Standard abbreviations
- ISO 4: Köln. Z. Soziol. Sozialpsychol.

Indexing
- ISSN: 0023-2653 (print) 1861-891X (web)

Links
- Journal homepage;

= Kölner Zeitschrift für Soziologie und Sozialpsychologie =

The Kölner Zeitschrift für Soziologie und Sozialpsychologie (Cologne Journal for Sociology and Social Psychology) is a German academic journal for sociology. It has an empirical focus on social research, both qualitatively and quantitatively, often in the tradition of Max Weber's "Verstehende Soziologie" (Interpretive Sociology). Articles are usually published in German with an abstract in English.

== History ==
The journal's roots go back to the Kölner Vierteljahreshefte für Sozialwissenschaften (Cologne Quarterly of Social Sciences), founded in 1921 by the German sociologist Leopold von Wiese.

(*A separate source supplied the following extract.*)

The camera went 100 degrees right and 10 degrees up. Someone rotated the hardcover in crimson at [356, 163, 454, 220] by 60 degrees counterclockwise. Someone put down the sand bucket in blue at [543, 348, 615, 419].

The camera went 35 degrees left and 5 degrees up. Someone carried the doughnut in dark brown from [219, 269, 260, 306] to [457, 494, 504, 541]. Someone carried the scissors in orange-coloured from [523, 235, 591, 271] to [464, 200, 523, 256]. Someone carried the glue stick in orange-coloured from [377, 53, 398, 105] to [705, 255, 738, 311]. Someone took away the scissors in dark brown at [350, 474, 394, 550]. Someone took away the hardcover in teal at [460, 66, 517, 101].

Both journals were discontinued in 1934. Other editors of the Kölner Vierteljahrshefte für Soziologie included Theodor Brauer, Christian Eckert, and Hugo Lindemann.

After World War II it was again von Wiese who refounded the journal as ”Kölner Zeitschrift für Soziologie” in 1948. Under his successor René König, the quarterly soon expanded to social psychological subjects, which was reflected by the once again changed name.

Editors of the journal are Cornelia Kristen (Otto-Friedrich-Universität Bamberg), Thomas Schwinn (Ruprecht-Karls-Universität Heidelberg) and Michael Wagner (Universität zu Köln).